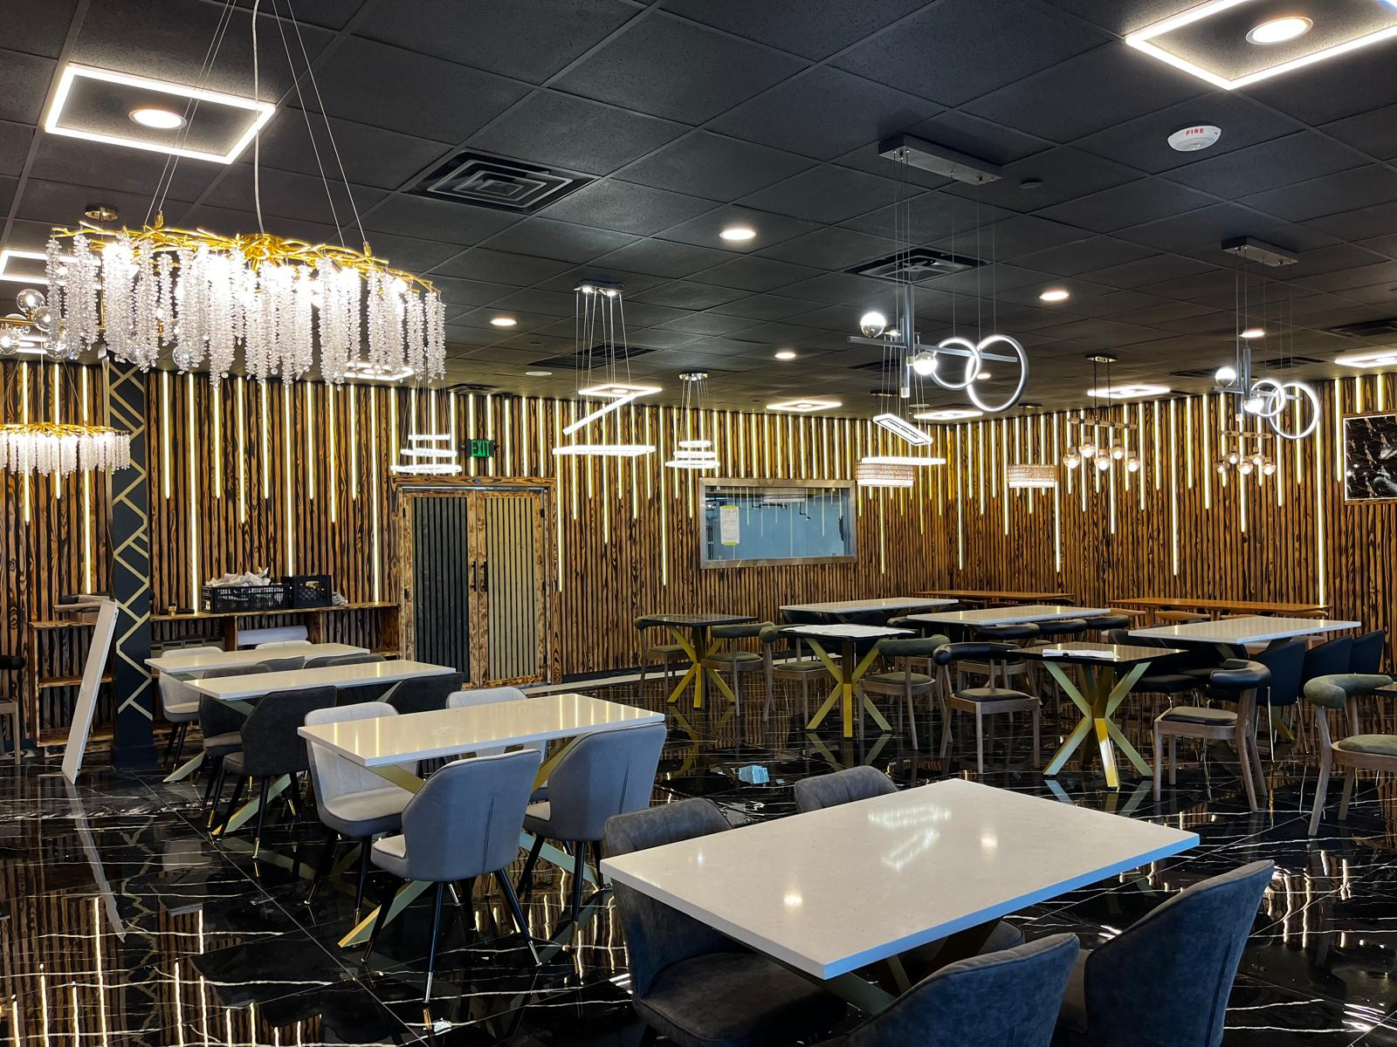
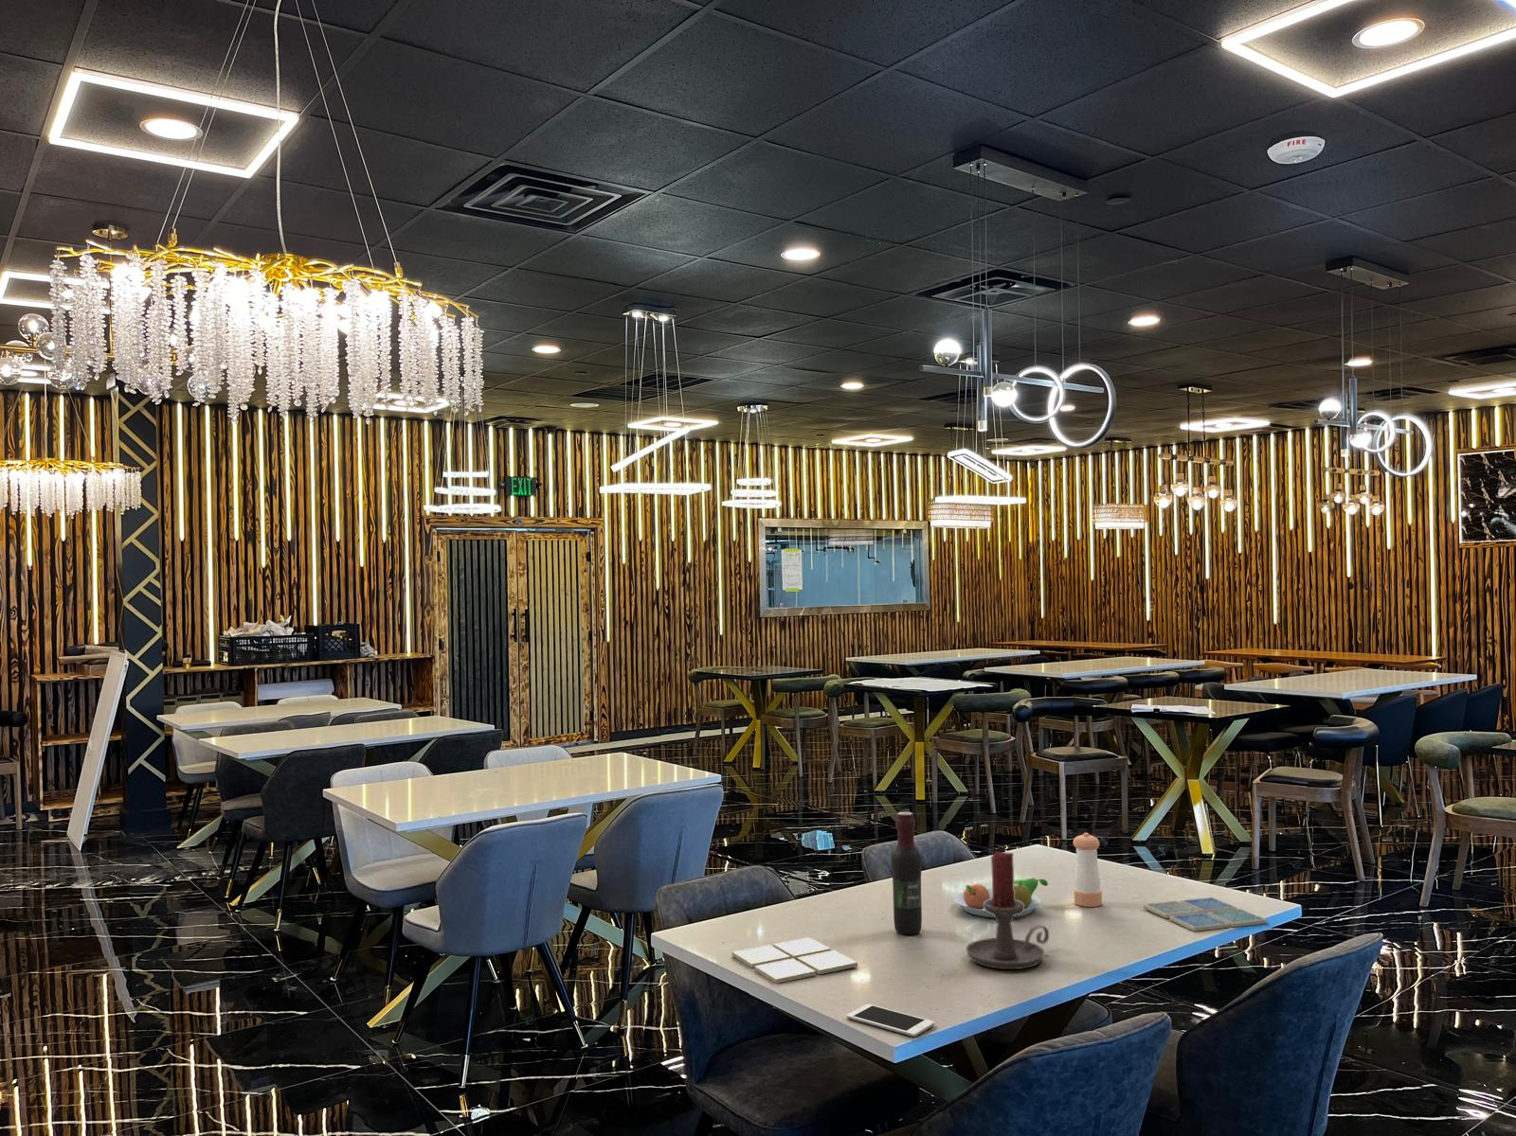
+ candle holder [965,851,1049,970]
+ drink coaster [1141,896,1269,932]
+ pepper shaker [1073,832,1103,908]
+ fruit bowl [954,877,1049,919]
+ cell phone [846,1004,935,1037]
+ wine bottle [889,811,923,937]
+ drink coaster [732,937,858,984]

****************************************

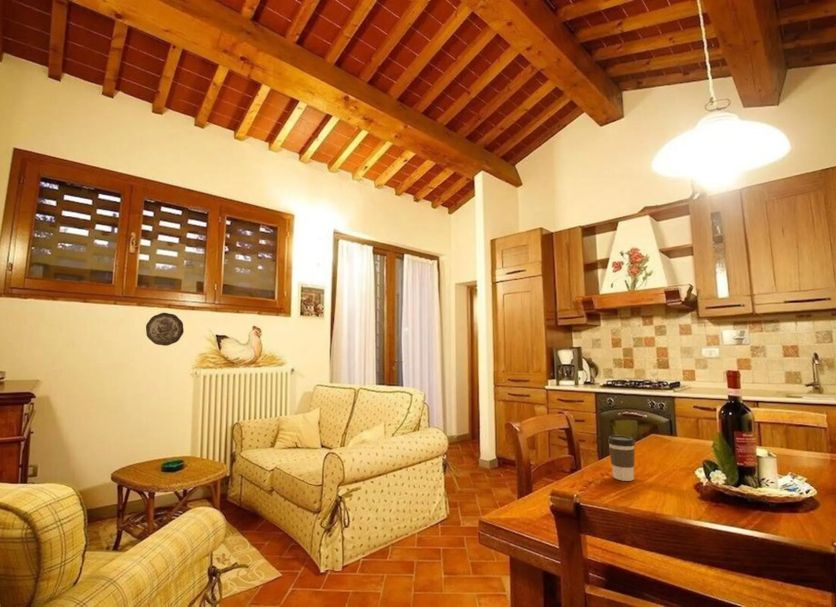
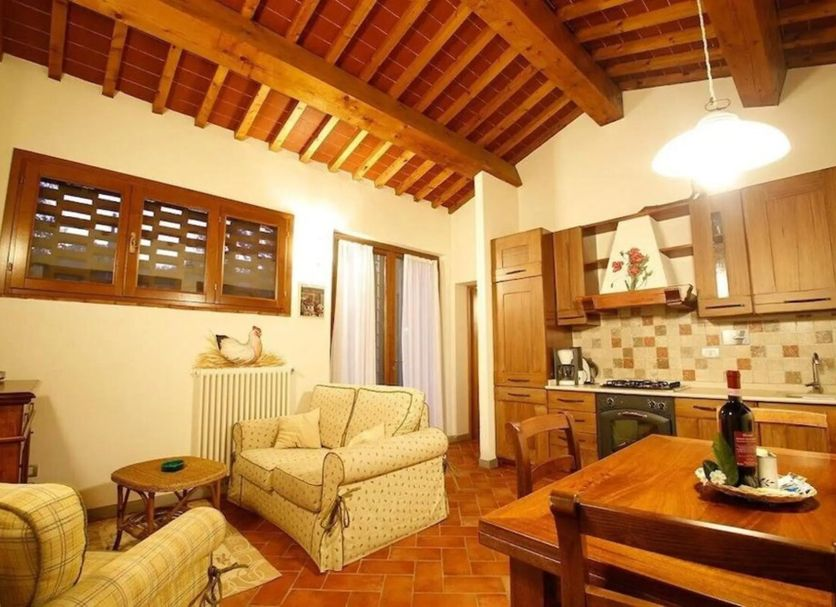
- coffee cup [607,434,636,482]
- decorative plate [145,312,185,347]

****************************************

### [WHAT IS REQUIRED]
What do the lines above say from the one containing "candle holder [965,851,1049,970]" down to the one containing "drink coaster [732,937,858,984]"? Return them exactly, both end lines included, and only them.

### [SOLUTION]
+ candle holder [965,851,1049,970]
+ drink coaster [1141,896,1269,932]
+ pepper shaker [1073,832,1103,908]
+ fruit bowl [954,877,1049,919]
+ cell phone [846,1004,935,1037]
+ wine bottle [889,811,923,937]
+ drink coaster [732,937,858,984]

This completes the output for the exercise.